[[ PROVIDED INFORMATION, beginning ]]

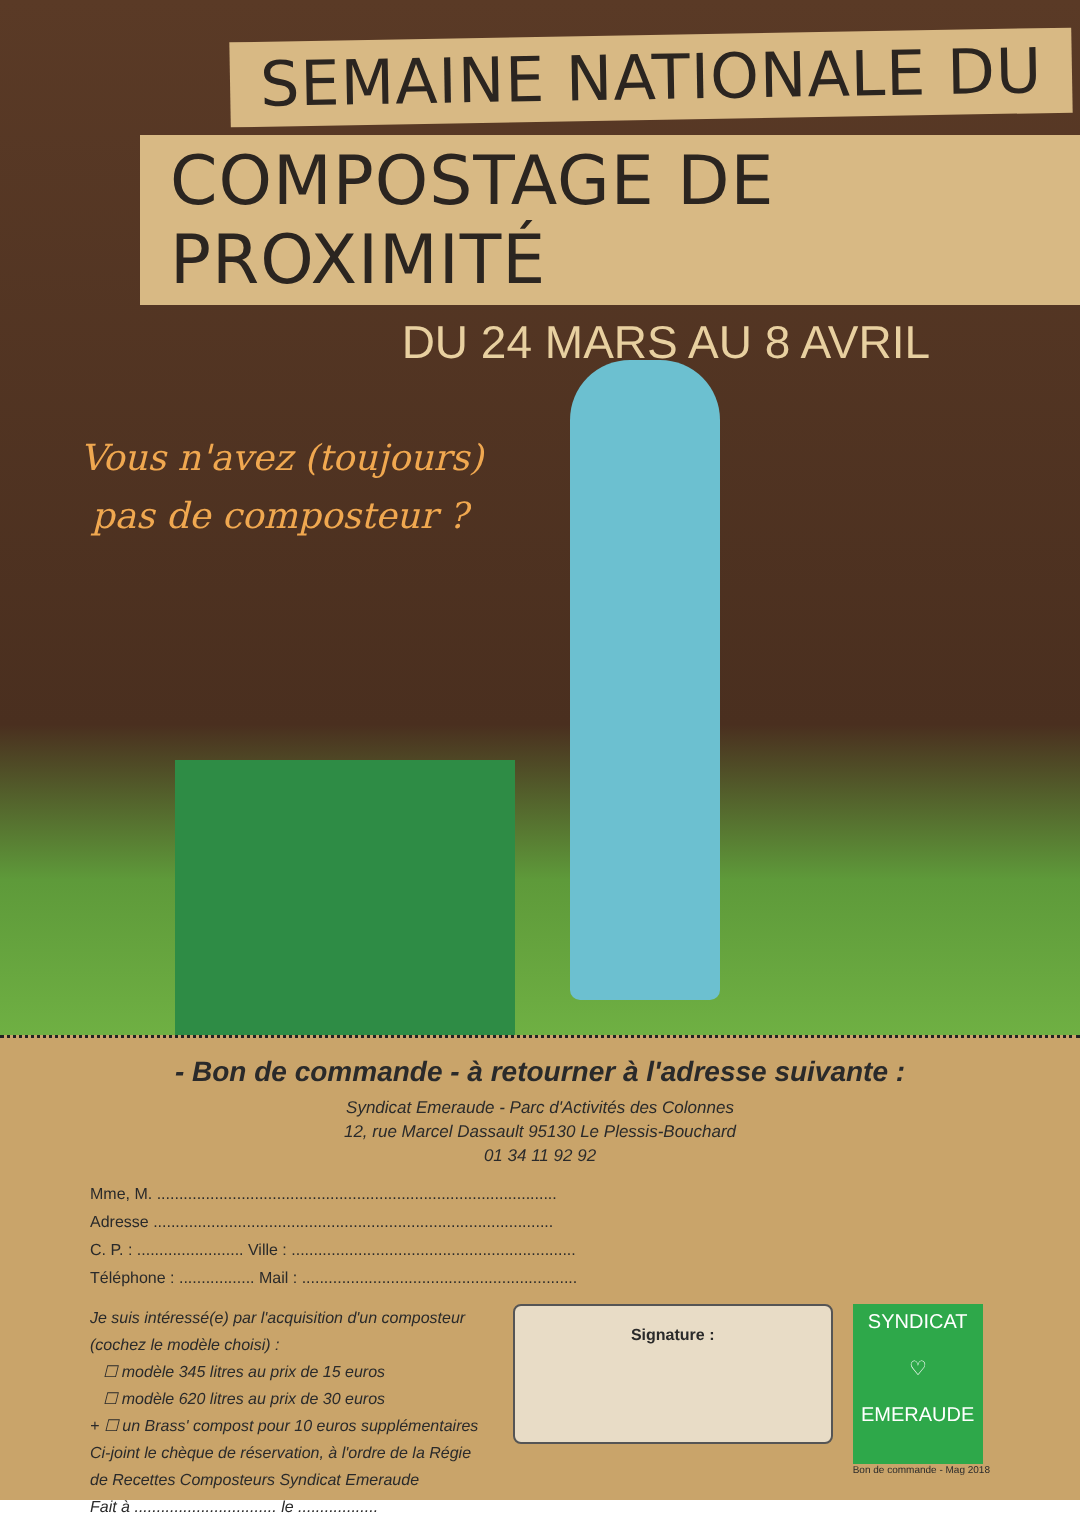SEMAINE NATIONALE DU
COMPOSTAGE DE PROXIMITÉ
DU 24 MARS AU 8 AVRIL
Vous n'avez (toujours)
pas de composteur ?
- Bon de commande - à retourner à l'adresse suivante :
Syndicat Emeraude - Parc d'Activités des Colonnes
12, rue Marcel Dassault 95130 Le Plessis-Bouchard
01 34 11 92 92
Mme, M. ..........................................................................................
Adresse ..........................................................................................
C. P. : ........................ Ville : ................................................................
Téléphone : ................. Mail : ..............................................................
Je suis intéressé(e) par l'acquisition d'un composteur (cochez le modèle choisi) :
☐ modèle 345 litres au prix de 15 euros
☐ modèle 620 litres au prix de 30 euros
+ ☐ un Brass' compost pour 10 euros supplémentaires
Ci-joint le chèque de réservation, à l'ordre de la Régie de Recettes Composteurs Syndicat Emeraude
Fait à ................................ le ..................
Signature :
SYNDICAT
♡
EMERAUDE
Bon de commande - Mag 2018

[[ PROVIDED INFORMATION, end ]]

◆ **REQUIRED ACTION**
Everything in the records above must be repeated exactly, except the pictures.

◆ **ANSWER**
SEMAINE NATIONALE DU
COMPOSTAGE DE PROXIMITÉ
DU 24 MARS AU 8 AVRIL
Vous n'avez (toujours)
pas de composteur ?
- Bon de commande - à retourner à l'adresse suivante :
Syndicat Emeraude - Parc d'Activités des Colonnes
12, rue Marcel Dassault 95130 Le Plessis-Bouchard
01 34 11 92 92
Mme, M. ..........................................................................................
Adresse ..........................................................................................
C. P. : ........................ Ville : ................................................................
Téléphone : ................. Mail : ..............................................................
Je suis intéressé(e) par l'acquisition d'un composteur (cochez le modèle choisi) :
☐ modèle 345 litres au prix de 15 euros
☐ modèle 620 litres au prix de 30 euros
+ ☐ un Brass' compost pour 10 euros supplémentaires
Ci-joint le chèque de réservation, à l'ordre de la Régie de Recettes Composteurs Syndicat Emeraude
Fait à ................................ le ..................
Signature :
SYNDICAT
♡
EMERAUDE
Bon de commande - Mag 2018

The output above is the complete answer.